During the public hearing, Gerald Palmer, an Island View Drive resident for 55 years, argued with Plant on several of the claims made in literature promoting Active Elk River and the petition, claiming they were false or misleading and arguing the assessments being proposed are unfair. Plant answered each of Palmer’s charges, explaining several of the processes used to determine how much residents would be charged.
Andrew Hulse, a lake resident for 12 years and a previous president of the Lake Orono Improvement Association, called Plant’s idea “the best (he’s) seen” but argued the district would give residents more control over management of the lake area.
Chris Lord, a Boston Street resident of eight years, felt dredging is needed because of the sediment in Lake Orono. He said he doesn’t want to be forced to pay for weed management, and things that only benefit certain residents should be kept separate from the district.
“Lakes are ecosystems, and fish don’t want to live in a swimming pool, but people want the lake to be a swimming pool,” he said.
Nina Reperson, who is one of the 10 residents who hired the attorney who wrote the objecting letter, said the map provided ends where her property begins, and while she understands DNR guidelines, she likes living on a riverfront but doesn’t want to be assessed the same fees as a Lake Orono resident. She claimed the curly leaf in the lake came from the public boat landing, not the owners.
“People use the river, so why are we paying for them?” she asked.
Plant said the landing was a source, and the majority of curly leaf is coming from upstream, which is why it’s critical to work with local watershed districts. Reperson and Plant discussed how Plant determined the assessments; he said he did it in the same way the city assessed property owners the last time Lake Orono was addressed in 1998.
Mark Person, a 189th Avenue resident, accused Plant of manipulating information to get consensus for the district. Plant answered that city staff determined that the way the signatures were counted is accurate. Person accused Plant of deception in the petition letter because the letter didn’t address how the district would affect property taxes. Plant said the petition form was based on similar forms, certified as appropriate by the DNR. Person replied, telling Plant he could’ve submitted it other ways. He told the council he thinks its city has an obligation to reject the petition, force Plant to bear the burden of redrawing the map, and charged that the petition “was not done in good faith.”

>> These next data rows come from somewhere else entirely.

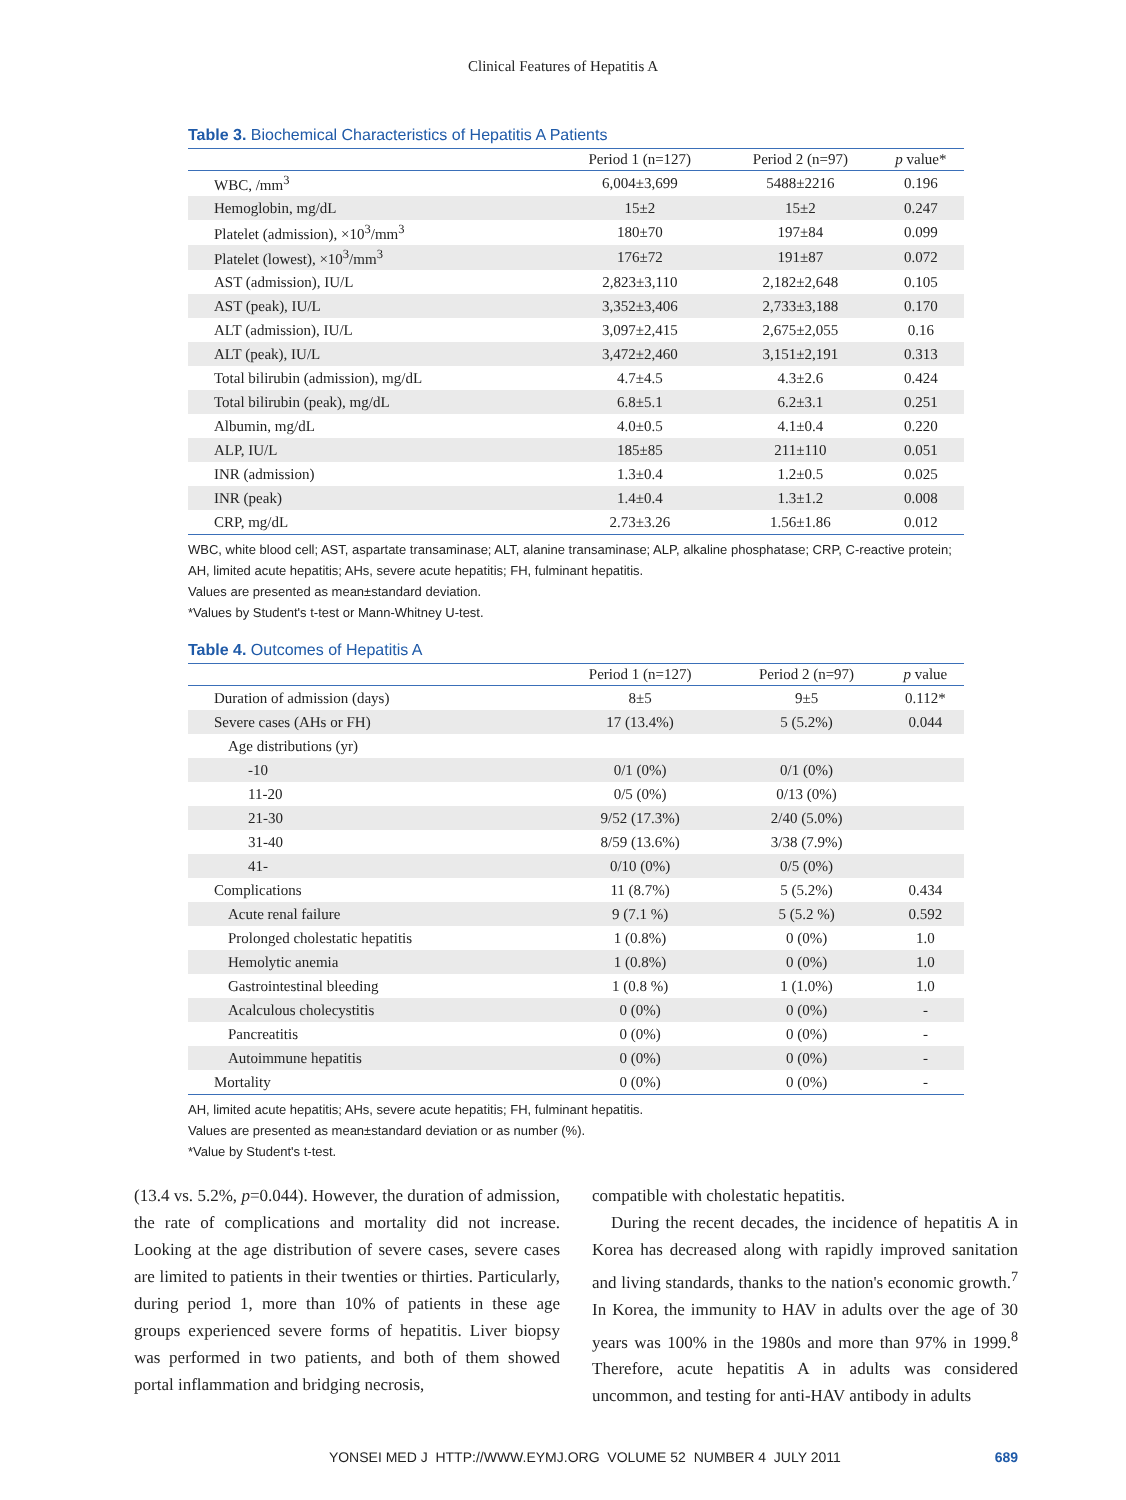Clinical Features of Hepatitis A
Table 3. Biochemical Characteristics of Hepatitis A Patients
| | Period 1 (n=127) | Period 2 (n=97) | p value* |
| --- | --- | --- | --- |
| WBC, /mm<sup>3</sup> | 6,004±3,699 | 5488±2216 | 0.196 |
| Hemoglobin, mg/dL | 15±2 | 15±2 | 0.247 |
| Platelet (admission), ×10<sup>3</sup>/mm<sup>3</sup> | 180±70 | 197±84 | 0.099 |
| Platelet (lowest), ×10<sup>3</sup>/mm<sup>3</sup> | 176±72 | 191±87 | 0.072 |
| AST (admission), IU/L | 2,823±3,110 | 2,182±2,648 | 0.105 |
| AST (peak), IU/L | 3,352±3,406 | 2,733±3,188 | 0.170 |
| ALT (admission), IU/L | 3,097±2,415 | 2,675±2,055 | 0.16 |
| ALT (peak), IU/L | 3,472±2,460 | 3,151±2,191 | 0.313 |
| Total bilirubin (admission), mg/dL | 4.7±4.5 | 4.3±2.6 | 0.424 |
| Total bilirubin (peak), mg/dL | 6.8±5.1 | 6.2±3.1 | 0.251 |
| Albumin, mg/dL | 4.0±0.5 | 4.1±0.4 | 0.220 |
| ALP, IU/L | 185±85 | 211±110 | 0.051 |
| INR (admission) | 1.3±0.4 | 1.2±0.5 | 0.025 |
| INR (peak) | 1.4±0.4 | 1.3±1.2 | 0.008 |
| CRP, mg/dL | 2.73±3.26 | 1.56±1.86 | 0.012 |
WBC, white blood cell; AST, aspartate transaminase; ALT, alanine transaminase; ALP, alkaline phosphatase; CRP, C-reactive protein; AH, limited acute hepatitis; AHs, severe acute hepatitis; FH, fulminant hepatitis.
Values are presented as mean±standard deviation.
*Values by Student's t-test or Mann-Whitney U-test.
Table 4. Outcomes of Hepatitis A
| | Period 1 (n=127) | Period 2 (n=97) | p value |
| --- | --- | --- | --- |
| Duration of admission (days) | 8±5 | 9±5 | 0.112* |
| Severe cases (AHs or FH) | 17 (13.4%) | 5 (5.2%) | 0.044 |
| Age distributions (yr) | | | |
| -10 | 0/1 (0%) | 0/1 (0%) | |
| 11-20 | 0/5 (0%) | 0/13 (0%) | |
| 21-30 | 9/52 (17.3%) | 2/40 (5.0%) | |
| 31-40 | 8/59 (13.6%) | 3/38 (7.9%) | |
| 41- | 0/10 (0%) | 0/5 (0%) | |
| Complications | 11 (8.7%) | 5 (5.2%) | 0.434 |
| Acute renal failure | 9 (7.1 %) | 5 (5.2 %) | 0.592 |
| Prolonged cholestatic hepatitis | 1 (0.8%) | 0 (0%) | 1.0 |
| Hemolytic anemia | 1 (0.8%) | 0 (0%) | 1.0 |
| Gastrointestinal bleeding | 1 (0.8 %) | 1 (1.0%) | 1.0 |
| Acalculous cholecystitis | 0 (0%) | 0 (0%) | - |
| Pancreatitis | 0 (0%) | 0 (0%) | - |
| Autoimmune hepatitis | 0 (0%) | 0 (0%) | - |
| Mortality | 0 (0%) | 0 (0%) | - |
AH, limited acute hepatitis; AHs, severe acute hepatitis; FH, fulminant hepatitis.
Values are presented as mean±standard deviation or as number (%).
*Value by Student's t-test.
(13.4 vs. 5.2%, p=0.044). However, the duration of admission, the rate of complications and mortality did not increase. Looking at the age distribution of severe cases, severe cases are limited to patients in their twenties or thirties. Particularly, during period 1, more than 10% of patients in these age groups experienced severe forms of hepatitis. Liver biopsy was performed in two patients, and both of them showed portal inflammation and bridging necrosis,
compatible with cholestatic hepatitis.
During the recent decades, the incidence of hepatitis A in Korea has decreased along with rapidly improved sanitation and living standards, thanks to the nation's economic growth.<sup>7</sup> In Korea, the immunity to HAV in adults over the age of 30 years was 100% in the 1980s and more than 97% in 1999.<sup>8</sup> Therefore, acute hepatitis A in adults was considered uncommon, and testing for anti-HAV antibody in adults
YONSEI MED J HTTP://WWW.EYMJ.ORG VOLUME 52 NUMBER 4 JULY 2011 689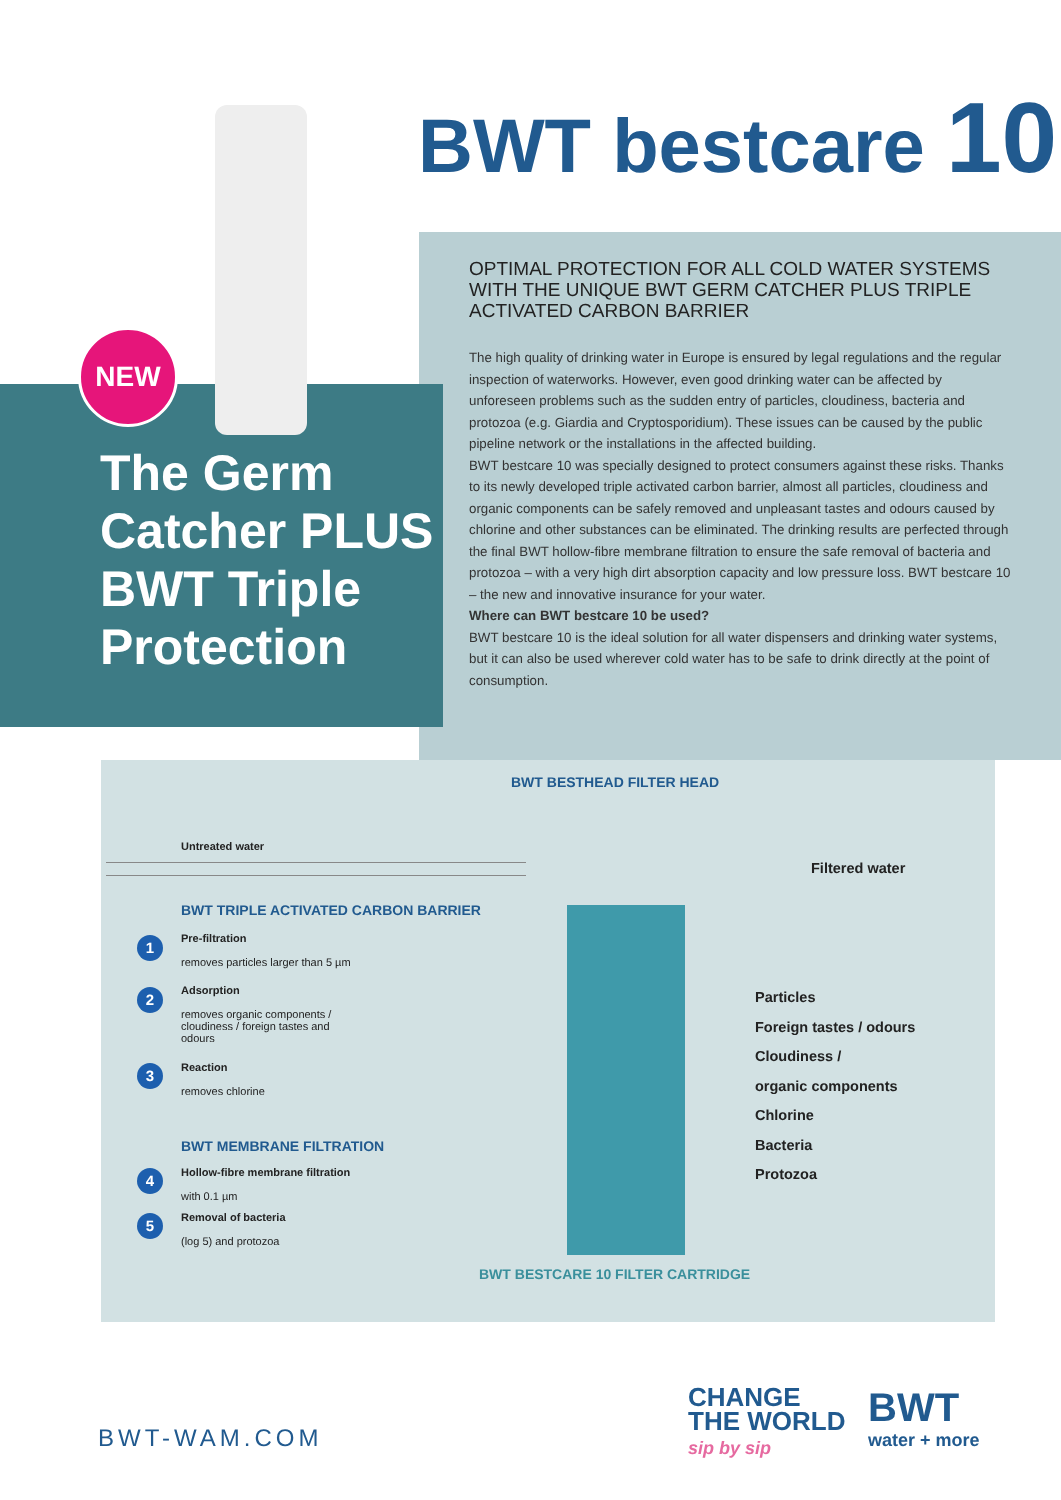BWT bestcare 10
OPTIMAL PROTECTION FOR ALL COLD WATER SYSTEMS WITH THE UNIQUE BWT GERM CATCHER PLUS TRIPLE ACTIVATED CARBON BARRIER
The high quality of drinking water in Europe is ensured by legal regulations and the regular inspection of waterworks. However, even good drinking water can be affected by unforeseen problems such as the sudden entry of particles, cloudiness, bacteria and protozoa (e.g. Giardia and Cryptosporidium). These issues can be caused by the public pipeline network or the installations in the affected building.
BWT bestcare 10 was specially designed to protect consumers against these risks. Thanks to its newly developed triple activated carbon barrier, almost all particles, cloudiness and organic components can be safely removed and unpleasant tastes and odours caused by chlorine and other substances can be eliminated. The drinking results are perfected through the final BWT hollow-fibre membrane filtration to ensure the safe removal of bacteria and protozoa – with a very high dirt absorption capacity and low pressure loss. BWT bestcare 10 – the new and innovative insurance for your water.
Where can BWT bestcare 10 be used?
BWT bestcare 10 is the ideal solution for all water dispensers and drinking water systems, but it can also be used wherever cold water has to be safe to drink directly at the point of consumption.
The Germ Catcher PLUS BWT Triple Protection
NEW
BWT BESTHEAD FILTER HEAD
Untreated water
Filtered water
BWT TRIPLE ACTIVATED CARBON BARRIER
1
Pre-filtration
removes particles larger than 5 µm
2
Adsorption
removes organic components / cloudiness / foreign tastes and odours
3
Reaction
removes chlorine
BWT MEMBRANE FILTRATION
4
Hollow-fibre membrane filtration
with 0.1 µm
5
Removal of bacteria
(log 5) and protozoa
Particles
Foreign tastes / odours
Cloudiness /
organic components
Chlorine
Bacteria
Protozoa
BWT BESTCARE 10 FILTER CARTRIDGE
BWT-WAM.COM
CHANGE
THE WORLD
sip by sip
BWT
water + more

Christy Cox, president of the Lake Orono Improvement Association, said she understands the dilemma over the DNR map, but said that when she went out in the winter and got signatures, she was thanked for putting something in place for a reasonable cost. Dave Hugred, an Island View Drive resident and past lake association president, also said he favors the proposal, but wondered what the city would do if the petition failed. Dietz said the council would have to consider how to come up with the remaining money, either assessing property owners or dropping the matter entirely.
Doug Biebo, who lives on Island View Drive NW, across from an inlet, said he watches everything from his property and has seen a small sand bar has grown to the size of City Hall, where pontoon boats can now barely make it through. He said he won’t be able to leave his dock if it keeps growing.
Dan Kruger, of Queen Circle NW, countered that the 189th Avenue residents actually live on the river, but understands the DNR’s map. He said those river residents “will be fighting this” and should be excluded to avoid an ongoing battle. He also suggested the district change its assessment formula and charge based on lake frontage instead of a flat fee. He thinks the association could buy a weed harvester and use that once a week to limit chemical use and the cost of maintenance. He also suggested the city can set up grants for people on fixed incomes, who can lose their houses because of the assessments. He said he supports Plant’s efforts.